Problem details
Scan the material below and copy every line holding the word "Measurements".

Dataset entries

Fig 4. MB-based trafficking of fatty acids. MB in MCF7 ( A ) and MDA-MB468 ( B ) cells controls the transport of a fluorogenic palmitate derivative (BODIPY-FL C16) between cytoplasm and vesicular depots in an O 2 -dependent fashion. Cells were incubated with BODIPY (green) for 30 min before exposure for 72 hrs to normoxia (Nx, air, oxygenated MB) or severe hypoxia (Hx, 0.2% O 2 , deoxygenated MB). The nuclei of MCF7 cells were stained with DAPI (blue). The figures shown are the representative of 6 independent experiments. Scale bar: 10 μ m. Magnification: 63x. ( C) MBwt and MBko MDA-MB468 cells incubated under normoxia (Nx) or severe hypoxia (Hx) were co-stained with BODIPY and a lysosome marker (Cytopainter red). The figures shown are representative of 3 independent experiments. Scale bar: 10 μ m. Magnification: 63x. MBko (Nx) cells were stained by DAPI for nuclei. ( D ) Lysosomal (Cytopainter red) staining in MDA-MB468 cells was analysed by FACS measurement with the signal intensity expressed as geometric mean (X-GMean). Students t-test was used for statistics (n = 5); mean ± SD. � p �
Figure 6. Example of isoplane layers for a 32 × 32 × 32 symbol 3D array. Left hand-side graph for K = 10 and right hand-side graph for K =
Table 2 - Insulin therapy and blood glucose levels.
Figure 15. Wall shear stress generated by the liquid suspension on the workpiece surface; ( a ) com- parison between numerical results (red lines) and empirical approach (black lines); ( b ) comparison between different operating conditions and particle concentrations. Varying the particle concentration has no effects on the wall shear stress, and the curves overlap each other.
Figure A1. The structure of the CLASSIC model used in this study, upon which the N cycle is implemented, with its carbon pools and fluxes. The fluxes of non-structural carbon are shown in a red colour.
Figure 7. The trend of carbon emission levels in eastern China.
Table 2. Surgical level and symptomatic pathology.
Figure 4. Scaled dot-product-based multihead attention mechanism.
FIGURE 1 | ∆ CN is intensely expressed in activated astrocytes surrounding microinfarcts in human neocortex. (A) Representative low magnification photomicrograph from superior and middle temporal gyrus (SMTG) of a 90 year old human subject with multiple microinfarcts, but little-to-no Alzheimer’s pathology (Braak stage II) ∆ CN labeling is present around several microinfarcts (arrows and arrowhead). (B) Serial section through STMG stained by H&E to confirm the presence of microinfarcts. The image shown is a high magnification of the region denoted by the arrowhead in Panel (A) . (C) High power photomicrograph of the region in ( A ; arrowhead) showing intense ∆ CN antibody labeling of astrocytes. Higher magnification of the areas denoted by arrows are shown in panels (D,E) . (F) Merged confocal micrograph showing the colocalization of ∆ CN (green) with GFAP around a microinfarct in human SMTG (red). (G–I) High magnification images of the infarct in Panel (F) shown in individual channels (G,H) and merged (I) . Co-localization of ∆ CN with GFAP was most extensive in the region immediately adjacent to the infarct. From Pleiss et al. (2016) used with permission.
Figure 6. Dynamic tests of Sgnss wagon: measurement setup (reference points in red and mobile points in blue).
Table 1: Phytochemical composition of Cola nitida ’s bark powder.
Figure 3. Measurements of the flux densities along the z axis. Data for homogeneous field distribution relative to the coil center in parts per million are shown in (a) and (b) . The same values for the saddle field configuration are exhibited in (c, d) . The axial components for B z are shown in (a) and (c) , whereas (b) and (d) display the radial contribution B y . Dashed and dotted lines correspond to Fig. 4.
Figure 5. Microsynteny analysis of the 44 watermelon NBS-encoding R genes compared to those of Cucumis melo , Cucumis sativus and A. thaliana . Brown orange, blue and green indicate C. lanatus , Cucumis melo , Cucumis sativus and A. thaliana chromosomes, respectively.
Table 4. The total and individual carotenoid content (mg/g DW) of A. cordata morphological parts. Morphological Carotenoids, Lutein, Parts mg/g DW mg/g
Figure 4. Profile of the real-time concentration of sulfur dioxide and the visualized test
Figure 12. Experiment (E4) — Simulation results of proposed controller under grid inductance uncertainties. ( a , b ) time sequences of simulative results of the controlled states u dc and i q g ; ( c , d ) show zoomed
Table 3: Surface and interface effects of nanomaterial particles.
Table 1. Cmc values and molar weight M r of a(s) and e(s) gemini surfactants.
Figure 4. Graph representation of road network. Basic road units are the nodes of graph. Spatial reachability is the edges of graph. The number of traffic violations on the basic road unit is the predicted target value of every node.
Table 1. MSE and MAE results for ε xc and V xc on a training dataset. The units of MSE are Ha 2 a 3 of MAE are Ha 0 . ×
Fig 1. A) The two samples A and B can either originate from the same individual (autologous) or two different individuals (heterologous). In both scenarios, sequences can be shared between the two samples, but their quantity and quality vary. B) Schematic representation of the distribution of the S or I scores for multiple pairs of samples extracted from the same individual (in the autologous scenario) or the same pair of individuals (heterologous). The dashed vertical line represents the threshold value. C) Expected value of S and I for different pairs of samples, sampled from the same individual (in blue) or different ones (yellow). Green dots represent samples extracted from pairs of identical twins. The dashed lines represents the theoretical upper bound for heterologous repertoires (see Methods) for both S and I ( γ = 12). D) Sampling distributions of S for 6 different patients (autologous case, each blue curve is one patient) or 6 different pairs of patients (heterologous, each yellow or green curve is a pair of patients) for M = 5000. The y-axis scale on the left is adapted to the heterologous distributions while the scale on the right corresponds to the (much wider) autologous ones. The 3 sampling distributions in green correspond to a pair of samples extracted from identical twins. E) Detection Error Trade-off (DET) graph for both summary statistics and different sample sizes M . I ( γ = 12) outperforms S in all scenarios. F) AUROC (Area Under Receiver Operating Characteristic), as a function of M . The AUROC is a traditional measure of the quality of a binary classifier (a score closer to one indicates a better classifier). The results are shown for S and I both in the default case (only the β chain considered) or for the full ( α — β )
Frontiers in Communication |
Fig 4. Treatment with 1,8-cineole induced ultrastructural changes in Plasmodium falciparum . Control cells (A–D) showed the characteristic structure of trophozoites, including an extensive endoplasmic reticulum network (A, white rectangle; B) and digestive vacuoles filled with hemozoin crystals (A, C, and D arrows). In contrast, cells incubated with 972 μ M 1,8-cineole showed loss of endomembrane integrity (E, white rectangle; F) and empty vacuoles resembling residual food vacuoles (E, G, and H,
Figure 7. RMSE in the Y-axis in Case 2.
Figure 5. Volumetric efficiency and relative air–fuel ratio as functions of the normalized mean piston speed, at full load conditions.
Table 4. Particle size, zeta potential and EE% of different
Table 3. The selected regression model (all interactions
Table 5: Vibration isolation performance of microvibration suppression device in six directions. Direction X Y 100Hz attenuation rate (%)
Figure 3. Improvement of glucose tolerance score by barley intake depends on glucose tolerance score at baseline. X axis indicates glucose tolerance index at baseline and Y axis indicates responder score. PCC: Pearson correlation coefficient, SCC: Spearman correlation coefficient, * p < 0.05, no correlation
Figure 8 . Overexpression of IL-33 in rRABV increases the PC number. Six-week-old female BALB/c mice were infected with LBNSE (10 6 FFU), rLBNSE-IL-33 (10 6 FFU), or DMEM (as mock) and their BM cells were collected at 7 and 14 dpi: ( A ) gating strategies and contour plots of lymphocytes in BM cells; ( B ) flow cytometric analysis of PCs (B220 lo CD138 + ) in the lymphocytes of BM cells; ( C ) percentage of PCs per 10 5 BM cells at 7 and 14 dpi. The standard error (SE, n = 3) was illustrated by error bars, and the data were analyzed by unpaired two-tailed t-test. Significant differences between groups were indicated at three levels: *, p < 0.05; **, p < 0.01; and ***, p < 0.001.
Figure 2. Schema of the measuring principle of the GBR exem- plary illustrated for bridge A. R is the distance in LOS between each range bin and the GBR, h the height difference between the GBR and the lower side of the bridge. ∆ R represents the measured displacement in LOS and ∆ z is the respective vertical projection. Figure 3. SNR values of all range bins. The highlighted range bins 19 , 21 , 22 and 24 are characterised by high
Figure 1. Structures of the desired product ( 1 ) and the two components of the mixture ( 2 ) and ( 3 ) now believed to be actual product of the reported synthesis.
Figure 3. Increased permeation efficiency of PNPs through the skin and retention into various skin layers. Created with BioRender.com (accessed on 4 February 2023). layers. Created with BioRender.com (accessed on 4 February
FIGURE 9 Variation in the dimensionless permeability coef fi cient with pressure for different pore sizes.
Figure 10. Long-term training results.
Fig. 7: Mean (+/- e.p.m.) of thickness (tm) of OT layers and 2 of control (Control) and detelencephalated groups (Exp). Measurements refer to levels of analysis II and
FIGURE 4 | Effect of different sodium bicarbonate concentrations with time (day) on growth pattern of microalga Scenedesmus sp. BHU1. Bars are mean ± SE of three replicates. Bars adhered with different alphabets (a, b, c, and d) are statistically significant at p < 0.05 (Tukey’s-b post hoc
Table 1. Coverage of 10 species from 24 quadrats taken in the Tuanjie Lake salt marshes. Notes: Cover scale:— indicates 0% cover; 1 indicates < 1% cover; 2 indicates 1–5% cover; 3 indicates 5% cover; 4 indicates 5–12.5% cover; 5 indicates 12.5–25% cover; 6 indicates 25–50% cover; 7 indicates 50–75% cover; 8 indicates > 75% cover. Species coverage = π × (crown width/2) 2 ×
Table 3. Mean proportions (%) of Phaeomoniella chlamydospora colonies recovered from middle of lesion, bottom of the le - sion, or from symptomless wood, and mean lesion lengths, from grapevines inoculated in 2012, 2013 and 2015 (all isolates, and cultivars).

Answer box
Figure 3. Measurements of the flux densities along the z axis. Data for homogeneous field distribution relative to the coil center in parts per million are shown in (a) and (b) . The same values for the saddle field configuration are exhibited in (c, d) . The axial components for B z are shown in (a) and (c) , whereas (b) and (d) display the radial contribution B y . Dashed and dotted lines correspond to Fig. 4.
Fig. 7: Mean (+/- e.p.m.) of thickness (tm) of OT layers and 2 of control (Control) and detelencephalated groups (Exp). Measurements refer to levels of analysis II and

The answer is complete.